Françoise Marquet-Zao, ancienne conservatrice au musée d’Art moderne de la Ville de Paris, a joué un rôle déterminant dans le rayonnement de l’œuvre de Zao Wou-Ki (1920-2013). Conscient du rôle essentiel de son épouse à ses côtés, le peintre lui a légué le droit moral sur l’ensemble de ses œuvres afin qu’elle en assure la protection après son décès. Elle vient de faire une importante donation de travaux du maître au musée des Beaux-Arts de Lyon, composée de 59 dessins, 2 carnets d’aquarelles et un carnet d’esquisses à la sanguine de la fin des années 1940. Cet ensemble est complété par une peinture de 1983. Ce legs, estimée à 4,1 millions d’euros, sera entériné par la signature de l’acte notarié par la donatrice et Grégory Doucet, maire de Lyon, ce vendredi 22 mai 2026.

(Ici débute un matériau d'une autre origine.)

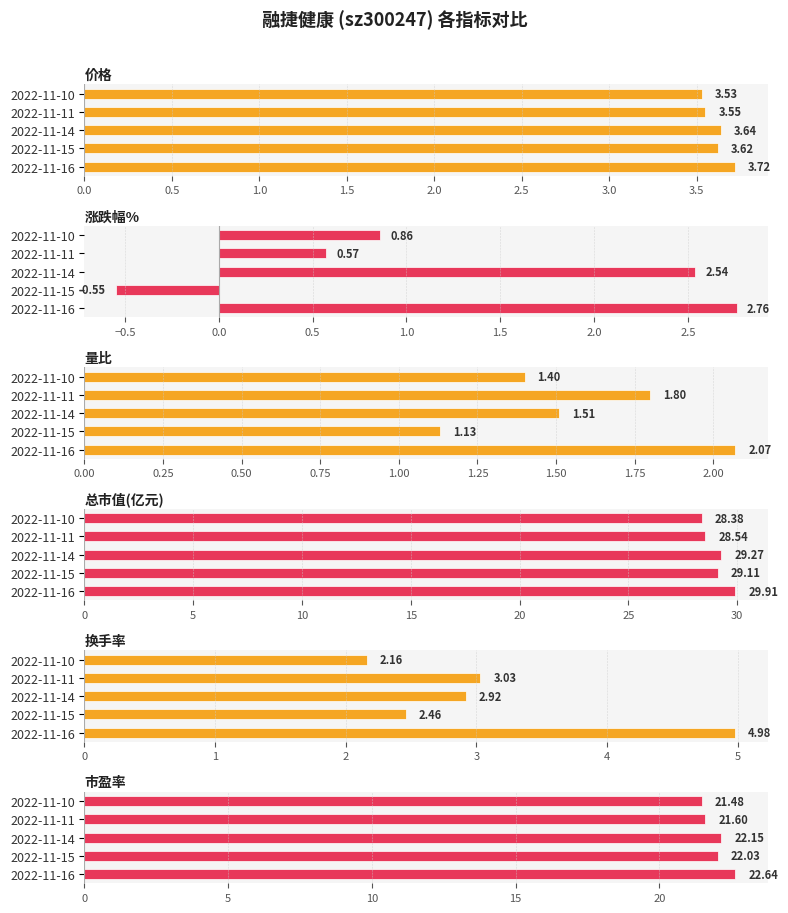

How many data points in 市盈率 are above 22?

3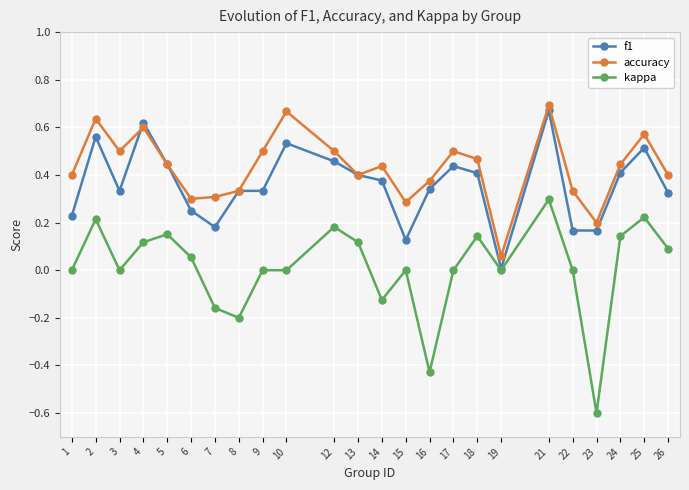

True or false: f1 has a value of 0.3 at 16.

True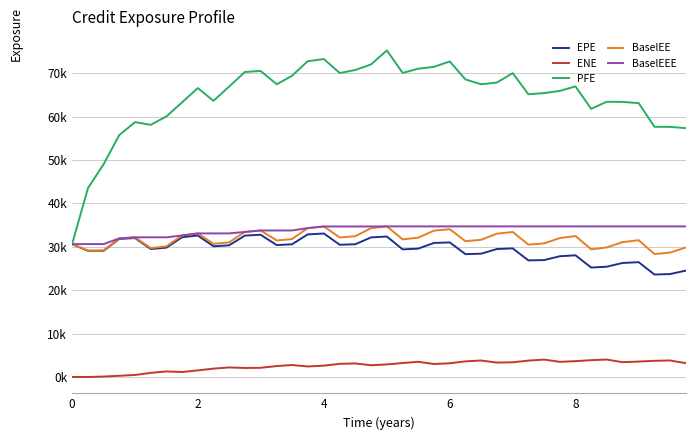

Which series has the largest range (max minus min)?

PFE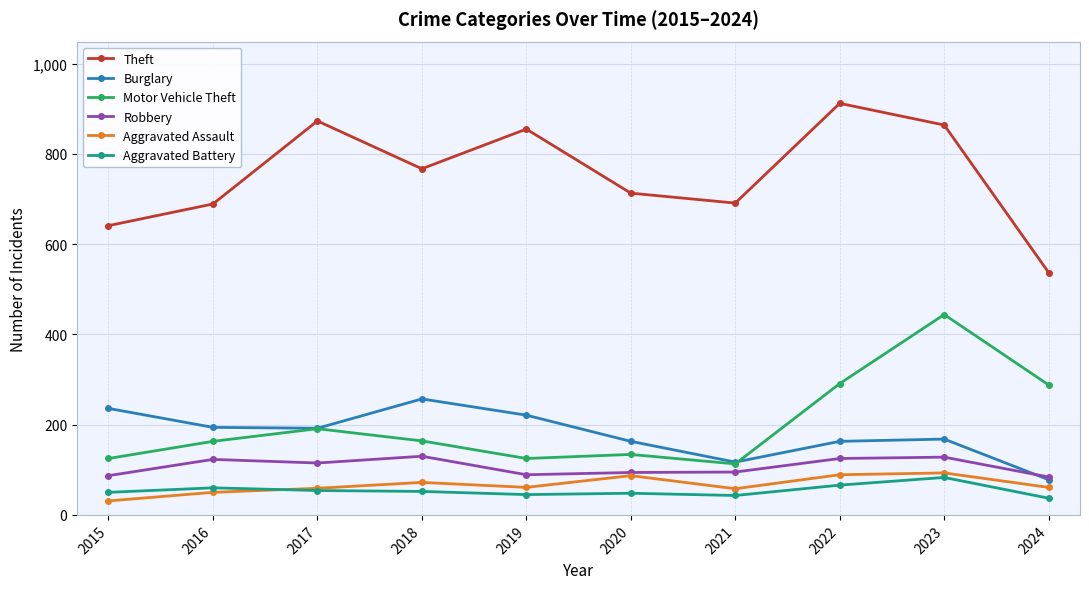

How many categories are shown in the chart?

10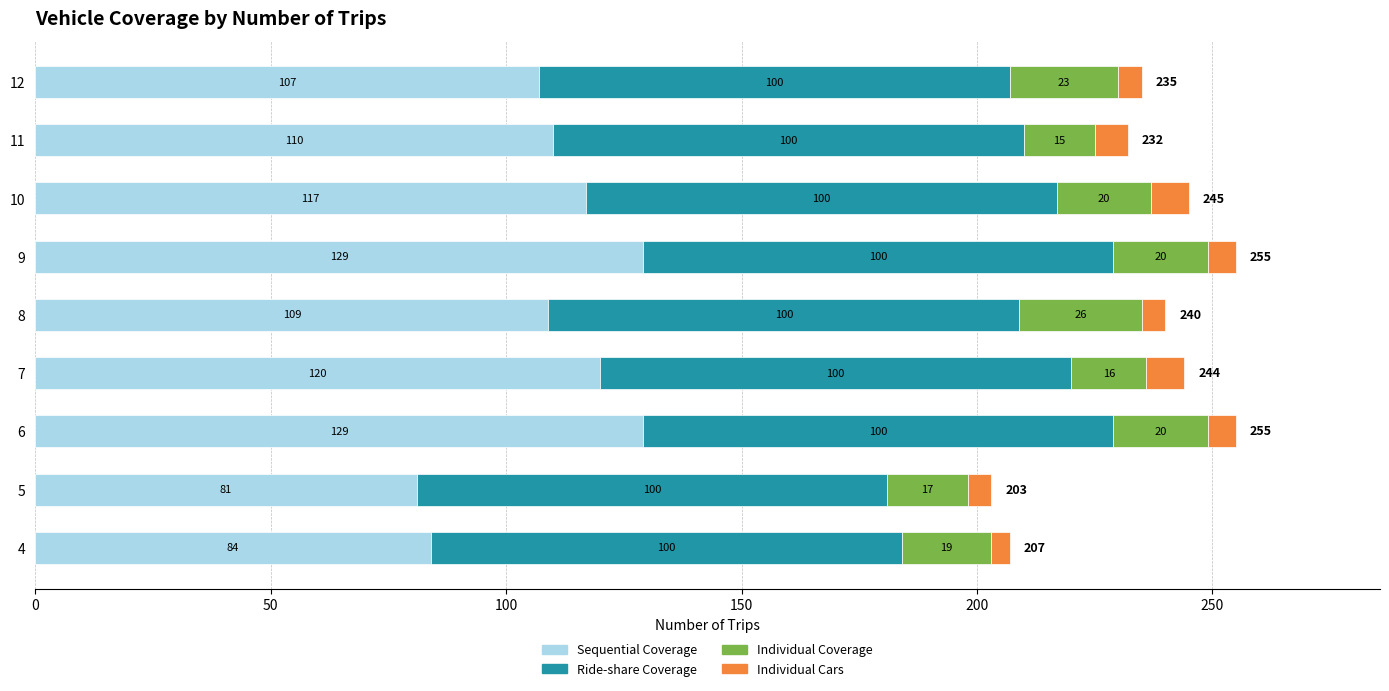

What is the total value across all series at 8?

240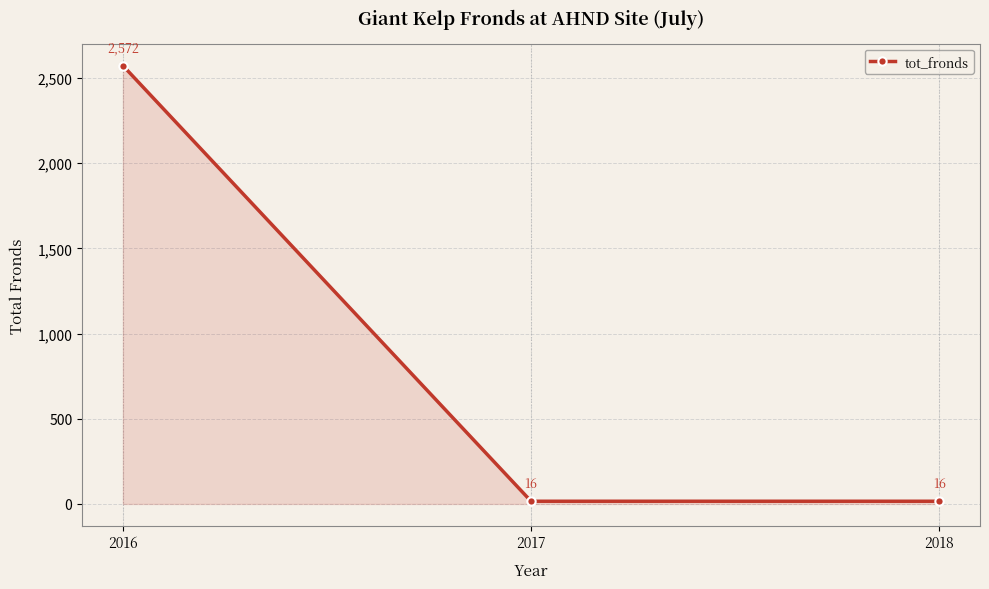

Count the values in the range 16 to 2572.

3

Née en Chine, à Pékin, en février 1920, Zao Wou-Ki a travaillé en France de 1948 à 2010 et a acquis la nationalité française en 1964. Du fait de l’originalité de son œuvre, qui mélange tradition chinoise et modernité occidentale, il occupe une place singulière dans la production du siècle dernier. Installé à Paris en 1948, Zao Wou-Ki rompt avec l’académisme de sa formation chinoise pour engager une recherche artistique plus libre et personnelle. À l’Académie de la Grande Chaumière, il multiplie les dessins d’après modèle, portraits et nus au crayon, au fusain ou à la sanguine, dont témoignent la soixantaine de feuilles et le carnet d’esquisses réunis dans la donation. Tout en demeurant fidèle au pinceau et à l’encre de Chine, il affirme une écriture plastique qui dialogue étroitement avec celle d’Henri Matisse, auquel il vouait une profonde admiration.
Cet ensemble de dessins est également complété par une importante peinture datée du 3 février 1983, comme en témoigne son titre : 03.02.83. Elle a été réalisée au début des années 1980, au moment où Zao Wou-Ki renoue avec la pratique de l’encre de Chine. « À partir de ces années, je me suis laissé submerger par ma liberté, devenue mon seul guide […]. Les grandes surfaces me demandaient de me battre avec l’espace ; je devais impérativement remplir cette surface, la faire vivre et me donner à elle », expliquait l’artiste.
La donation sera présentée au musée des Beaux-Arts de Lyon à l’automne 2027 à l’occasion du nouvel accrochage des collections des XXe et XXIe siècles.